Charged with sex trafficking of minors and conspiracy to commit sex trafficking of minors, Epstein was found dead in his prison cell in New York in August.

Five years later, in 2024, Trump campaigned for president on a promise to release Epstein materials held by the federal government, and thereby expose his links to powerful men. Once in office, Trump reneged, to the fury of many of his own supporters.

Deferential and favorable Department of Justice treatment of Ghislaine Maxwell, Epstein’s former partner who was jailed on sex trafficking charges in 2022, has also fueled suspicions about Trump’s Epstein links and the content of the so-called Epstein files.

The emails released this week also contained a bombshell reference to Trump having spent “hours” at Epstein’s house with an Epstein victim whose name was redacted but who the White House said was Virginia Giuffre.

Giuffre killed herself earlier this year. Last month, the publication of a posthumous memoir re-surfaced scandalous claims about Prince Andrew and other men. Giuffre did not accuse Trump of wrongdoing. Though widely accused of sexual misconduct, and found liable for sexual abuse in a New York civil case in 2023, Trump vehemently denies all allegations of improper conduct, linked to Epstein or not.

In the released emails, Epstein hinted that Trump knew a lot about his exploitation of young girls but stayed quiet, making Trump the “dog that hasn't barked.”

Another email, written by Epstein to himself on Feb. 1, 2019, said, “Trump knew of it, and came to my house many times during that period. He never got a massage.”

In another email, Epstein wrote, “of course he [Trump] knew about the girls as he asked Ghislaine to stop.”

Wolff told the Court of History that was a reference to a court case.

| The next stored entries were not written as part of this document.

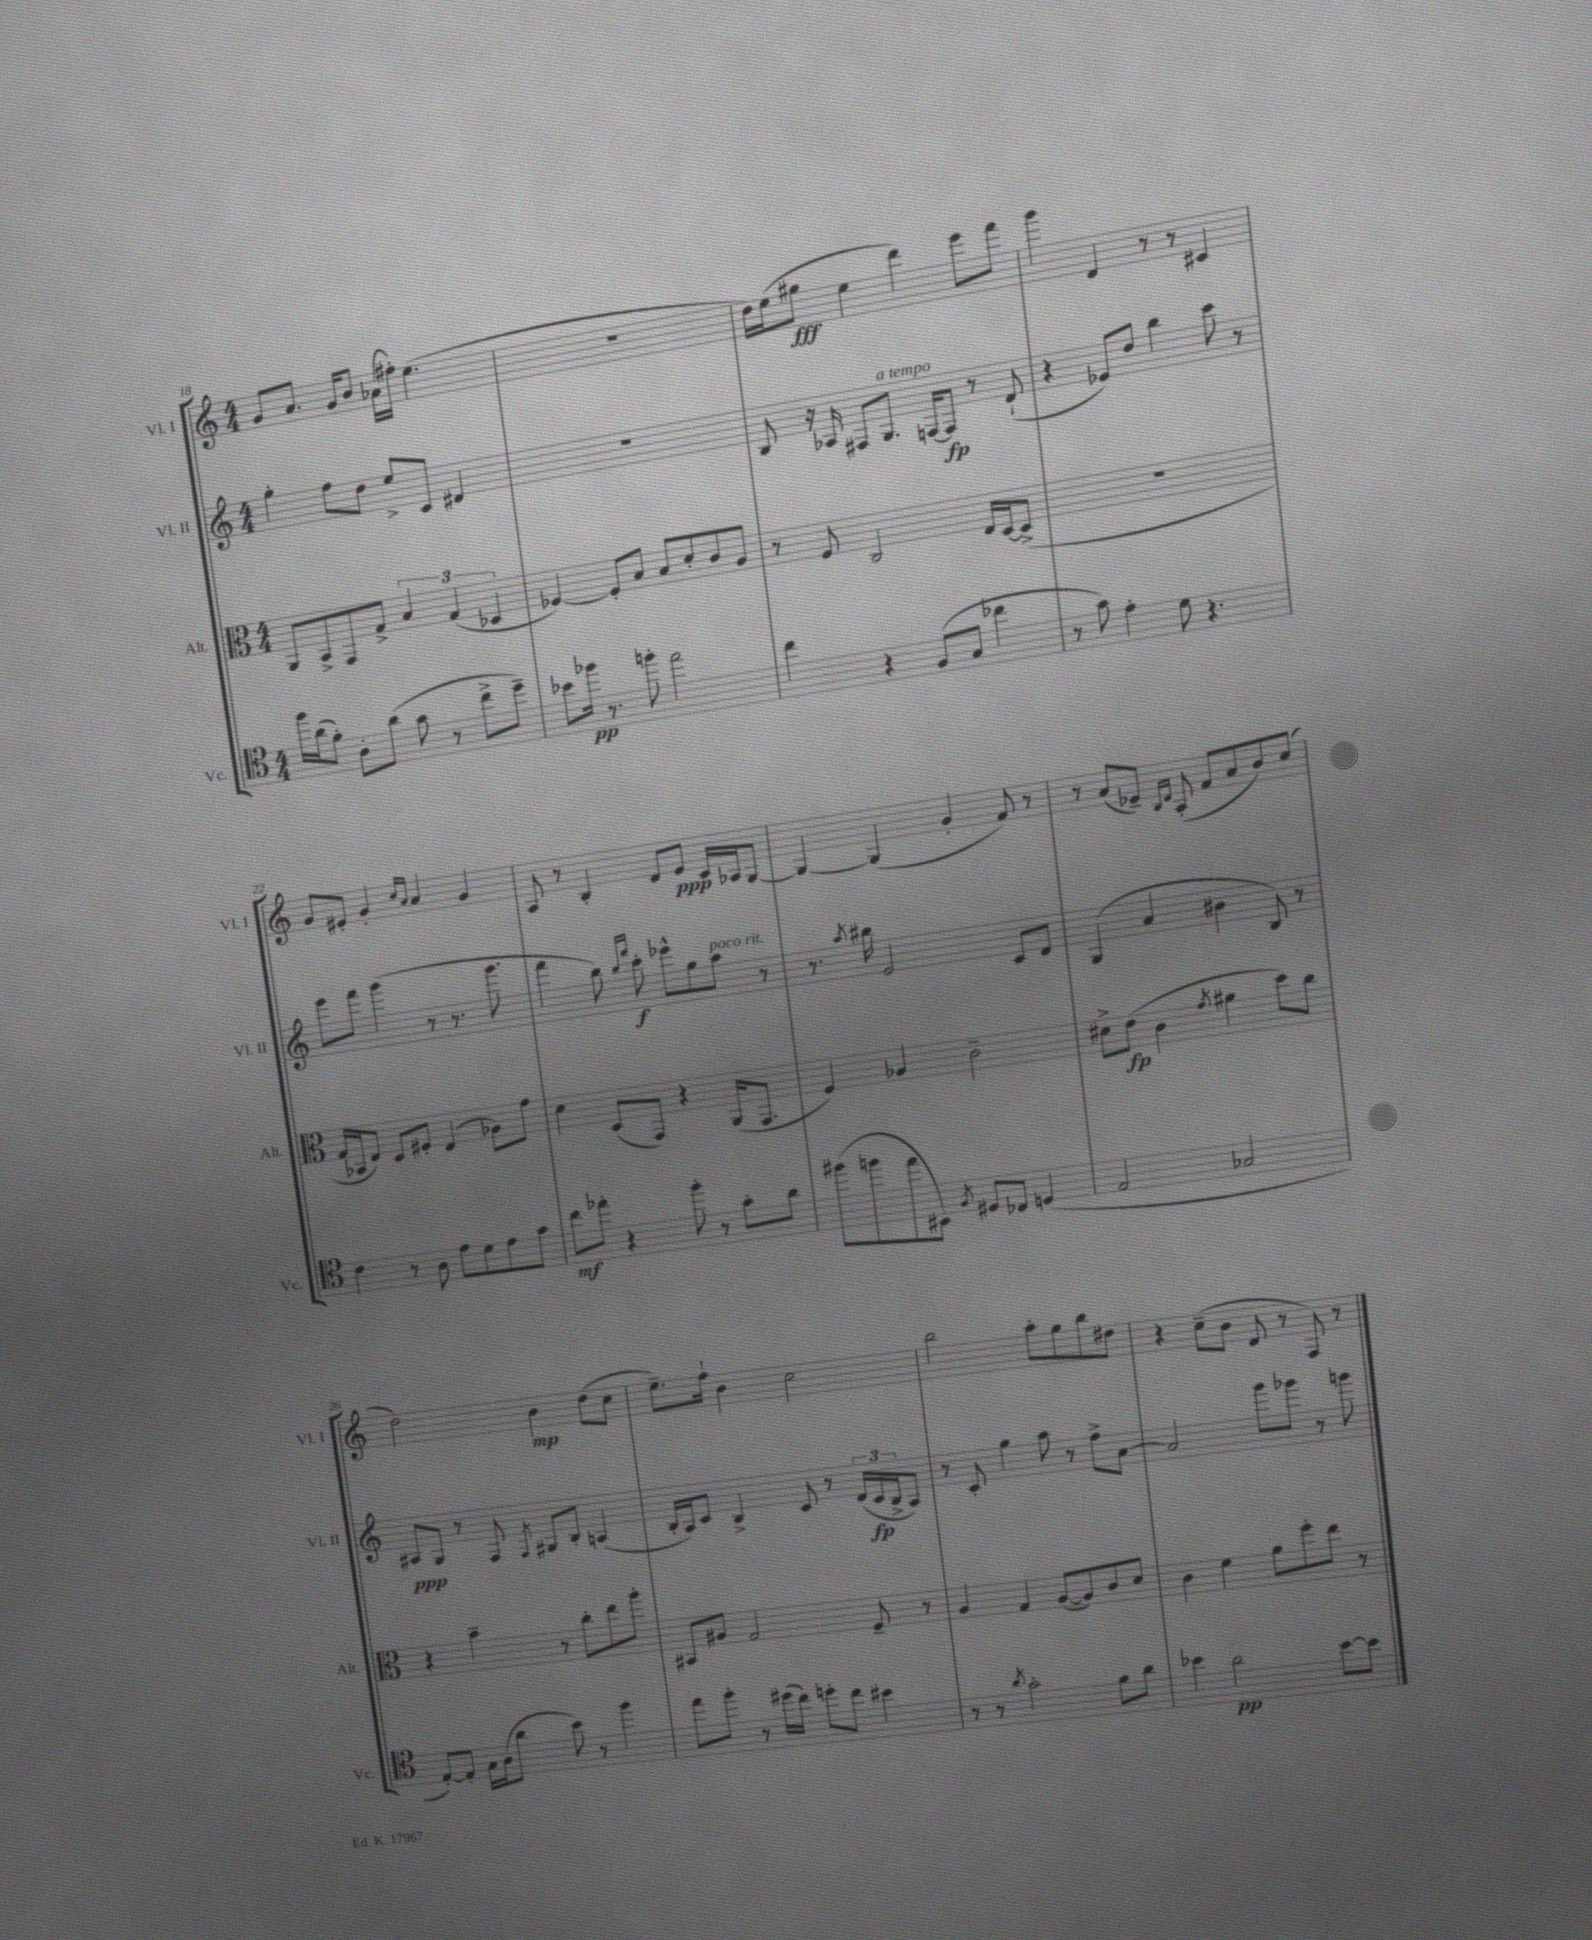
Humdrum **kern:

**kern	**dynam	**kern	**dynam	**kern	**dynam	**kern	**dynam
*part4	*part4	*part3	*part3	*part2	*part2	*part1	*part1
*staff4	*staff4	*staff3	*staff3	*staff2	*staff2	*staff1	*staff1
*I"Vc.	*	*I"Alt.	*	*I"Vl. II	*	*I"Vl. I	*
*I'Vc.	*	*I'Alt.	*	*I'Vl. II	*	*I'Vl. I	*
*clefC4	*	*clefC3	*	*clefG2	*	*clefG2	*
*k[]	*	*k[]	*	*k[]	*	*k[]	*
*M4/4	*	*M4/4	*	*M4/4	*	*M4/4	*
=18	=18	=18	=18	=18	=18	=18	=18
16ff\LL	.	8AA/L	.	4gg'\	.	8g/L	.
(16a\J	.	.	.	.	.	.	.
8f'\J)	.	8BB^/	.	.	.	8.a/J	.
8A'\L	.	8GG/	.	8ff\L	.	.	.
.	.	.	.	.	.	16g/KL	.
(8a\J	.	8G^/J	.	8dd\J	.	8b/J	.
8g\	.	6B/	.	8ee^/L	.	(16a-X\LL	.
.	.	.	.	.	.	16ff#X'\JJ)	.
8r	.	.	.	8c/J	.	(4.ee\	.
.	.	(6G/	.	.	.	.	.
8cc^\L	.	.	.	4d#X/	.	.	.
.	.	6D-X/	.	.	.	.	.
8dd~\J)	.	.	.	.	.	.	.
=19	=19	=19	=19	=19	=19	=19	=19
8b-X\L	.	[4F-X/)	.	1r	.	1r	.
16ff-X\Jk	pp	.	.	.	.	.	.
8.r	.	.	.	.	.	.	.
.	.	8F-'/L]	.	.	.	.	.
8ffn'\	.	8B/J	.	.	.	.	.
2ee\	.	8B/L	.	.	.	.	.
.	.	8d'/	.	.	.	.	.
.	.	8c/	.	.	.	.	.
.	.	8A/J	.	.	.	.	.
=20	=20	=20	=20	=20	=20	=20	=20
4cc\	.	8r	.	8B/	.	16dd\LL)	.
.	.	.	.	.	.	(16ee\J	.
.	.	8F/	.	16r	.	8gg#X\J	fff
.	.	.	.	16A-X/	.	.	.
4r	.	2C/	.	8F#X/L	.	4ee\	.
!	!	!	!	!LO:TX:a:i:t=a tempo	!	!	!
.	.	.	.	8.G/J	.	.	.
(8F/L	.	.	.	.	.	4ddd\)	.
.	.	.	.	[16Fn/KL	.	.	.
8G/J	.	.	.	8F/J]	fp	.	.
4cc-X\	.	16E/LL	.	8r	.	8eee\L	.
.	.	[16D/J	.	.	.	.	.
.	.	(8D^/J]	.	(8d`/	.	8fff\J	.
=21	=21	=21	=21	=21	=21	=21	=21
8r	.	1r	.	4r	.	4ggg\	.
8g\)	.	.	.	.	.	.	.
4e'\	.	.	.	8e-X/L)	.	4d/	.
.	.	.	.	8dd/J	.	.	.
8d\	.	.	.	4bb\	.	8r	.
4.r	.	.	.	.	.	8r	.
.	.	.	.	8ccc\	.	4c#X/	.
.	.	.	.	8r	.	.	.
!!LO:LB:g=z
=22	=22	=22	=22	=22	=22	=22	=22
4c\	.	16G/LL	.	8eee\L	.	8g/L	.
.	.	16BB-X/J	.	.	.	.	.
.	.	8E/J)	.	8fff\J	.	8e#X'/J	.
8r	.	8D/L	.	(4ggg\	.	4g'/	.
8A\	.	8F#X'/J	.	.	.	.	.
.	.	.	.	.	.	16qqcc/LL	.
.	.	.	.	.	.	16qqa/JJ	.
8e\L	.	(4E/	.	8r	.	4a/	.
8d\	.	.	.	8.r	.	.	.
8e\	.	8A-X\L)	.	.	.	4g/	.
.	.	.	.	8.ggg\	.	.	.
8g\J	.	8g\J	.	.	.	.	.
=23	=23	=23	=23	=23	=23	=23	=23
8cc\L	mf	4d\	.	4fff\	.	8A/	.
8ee-X'\J	.	.	.	.	.	8r	.
4r	.	(8D/L	.	8bb\)	.	4B'/	.
.	.	.	.	16qqbb/LL	.	.	.
.	.	.	.	16qqfff/JJ	.	.	.
.	.	8GG/J)	.	8ccc'\	f	.	.
8ff'\	.	4r	.	8eee-X^^\L	.	8d/L	.
8r	.	.	.	8gg\	.	8e/J	ppp
!	!	!	!	!LO:TX:a:i:t=poco rit.	!	!	!
8g'\L	.	(16AA/KL	.	8aa\J	.	16c/LL	.
.	.	8.GG/J	.	.	.	16A-X/J	.
8a\J	.	.	.	8r	.	[8G/J	.
=24	=24	=24	=24	=24	=24	=24	=24
(8ff#X\L	.	4F/)	.	8.r	.	4G/_	.
8ffn\	.	.	.	.	.	.	.
.	.	.	.	8qaa/	.	.	.
.	.	.	.	16bb#X\	.	.	.
8ee\	.	4A-X/	.	2e/	.	(4G/]	.
8BB#X\J)	.	.	.	.	.	.	.
8qF/	.	.	.	.	.	.	.
8D#X/L	.	2c~\	.	.	.	4g'/	.
8C-X/J	.	.	.	.	.	.	.
(4Dn/	.	.	.	8c/L	.	8f/)	.
.	.	.	.	8d/J	.	8r	.
=25	=25	=25	=25	=25	=25	=25	=25
2E/	.	8d#X^\L	.	(4G/	.	8r	.
.	.	(8e\J	fp	.	.	(8a/L	.
.	.	4c\	.	4a/	.	8e-X~/J)	.
.	.	.	.	.	.	16qqB/LL	.
.	.	.	.	.	.	16qqd/JJ	.
.	.	.	.	.	.	(8A'/	.
.	.	8qg/	.	.	.	.	.
2G-X/	.	4a#X\	.	4b#X\	.	8f/L	.
.	.	.	.	.	.	8a/	.
.	.	8dd\L)	.	8B/)	.	8b/)	.
.	.	8cc\J	.	8r	.	(8cc/J	.
!!LO:LB:g=z
=26	=26	=26	=26	=26	=26	=26	=26
[8E'/L)	.	4r	.	8A#X/L	ppp	2dd\)	.
8E'/J]	.	.	.	8G/J	.	.	.
16G\LL	.	4b~\	.	8r	.	.	.
(16A\J	.	.	.	.	.	.	.
8a\J	.	.	.	8F/	.	.	.
.	.	.	.	8qF/	.	.	.
8b\)	.	8r	.	8G#X/L	.	4b\	mp
8r	.	8cc'\L	.	8B'/J	.	.	.
4ff\	.	8ee\	.	(4An/	.	(8dd\L	.
.	.	8aa'\J	.	.	.	8cc\J	.
=27	=27	=27	=27	=27	=27	=27	=27
8ee\L	.	8BB#X/L	.	16B'/LL	.	8.ee~\L)	.
.	.	.	.	16A/J)	.	.	.
8ff'\J	.	8A#X/J	.	8c/J	.	.	.
.	.	.	.	.	.	16ff`\Jk	.
8r	.	2G/	.	4B^/	.	4b\	.
(16dd#X\LL	.	.	.	.	.	.	.
16cc\JJ)	.	.	.	.	.	.	.
8ddn'\L	.	.	.	8c/	.	2cc\	.
8cc\J	.	.	.	8r	.	.	.
4b#X\	.	8F~/	.	(24d/LL	.	.	.
.	.	.	.	24c/	fp	.	.
.	.	.	.	24B^/J	.	.	.
.	.	8r	.	8A/J)	.	.	.
=28	=28	=28	=28	=28	=28	=28	=28
8r	.	4A/	.	8r	.	2bb\	.
8r	.	.	.	8c'/	.	.	.
8qa/	.	.	.	.	.	.	.
2g'\	.	4G/	.	4gg\	.	.	.
.	.	([8A/L	.	8aa\	.	8aa'\L	.
.	.	8A/])	.	8r	.	8gg\	.
8f\L	.	8c/	.	8ff^\L	.	8bb\	.
8a\J	.	8d/J	.	[8a\J	.	8dd#X\J	.
=29	=29	=29	=29	=29	=29	=29	=29
4b-X\	.	4c\	.	2a/]	.	4r	.
2a\	pp	4f\	.	.	.	(8cc~\L	.
.	.	.	.	.	.	8b\J	.
.	.	8a\L	.	8ggg\L	.	8d/	.
.	.	8ff'\	.	8ggg-X\J	.	8r	.
[8b-\L	.	8ee\J	.	8r	.	8F/)	.
8b-\J]	.	8r	.	8gggn\	.	8r	.
==	==	==	==	==	==	==	==
*-	*-	*-	*-	*-	*-	*-	*-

“At that point, Ghislaine is pursuing a lawsuit, stupidly … with Virginia Giuffre. And … that had not worked out well for Ghislaine, because … as I recall, Virginia Giuffre counter-sued, and there's lots of depositions and Ghislaine will have to testify, and that will mean that she will have to testify about all of this, including quite possibly about Trump. So that's what that's about.”

Wolff himself recently sued Melania Trump, the first lady, after she tried to silence him in relation to her own Epstein links. He told Blumenthal and Wilentz that crowdsourcing to pay for the suit was going well.

“As for [Trump] knowing about the girls,” Wolff said, “that's a direct reference to what Trump knew about what was going on at Jeffrey Epstein's house. And it goes back to a couple of things.

“I've talked here before about the photographs that I've seen of Trump around Epstein's pool with a set of the girls who were often at Epstein's house.”

Wolff has repeatedly said Epstein showed him photos of Trump with young girls and a stain on the crotch of his trousers, photos Wolff believes likely to have been taken by the FBI when Epstein was finally arrested.

He continued: “But then it was also Epstein's view that it was Trump who first alerted the police to what was going on … at Epstein's house. So this was always a thing, and this was a thing that I prodded Epstein on because I thought it was a smoking gun.

“Did [Trump] know what was going on at Epstein's house? If so, why did he keep quiet about it? And if he knew, what was the nature of how he knew, etc, etc.

“And you know, throughout my discussions with Epstein about Trump, it was always, ‘You have the goods here. You have the power to cause Trump an enormous amount of trouble, and possibly to bring him down.

“Actually, jumping six years later, that may, in fact, be what is happening now.”